▶ INSTRUCTION
The following entries should be restated word for word, pictures excluded.

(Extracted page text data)
== Segment start ==

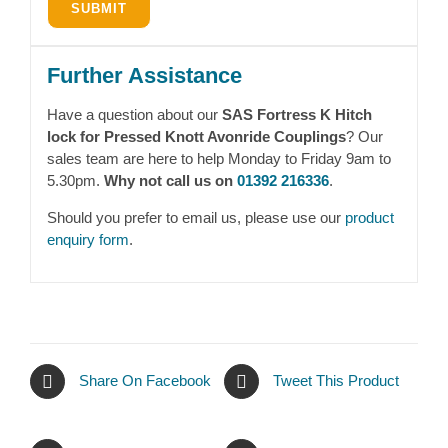
Further Assistance
Have a question about our
SAS Fortress K Hitch
lock for Pressed Knott Avonride Couplings
? Our
sales team are here to help Monday to Friday 9am to
5.30pm.
Why not call us on
01392 216336
.
Should you prefer to email us, please use our
product
enquiry form
.
Share On Facebook
Tweet This Product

== Segment end ==

▶ WRITTEN ANSWER
Further Assistance
Have a question about our
SAS Fortress K Hitch
lock for Pressed Knott Avonride Couplings
? Our
sales team are here to help Monday to Friday 9am to
5.30pm.
Why not call us on
01392 216336
.
Should you prefer to email us, please use our
product
enquiry form
.
Share On Facebook
Tweet This Product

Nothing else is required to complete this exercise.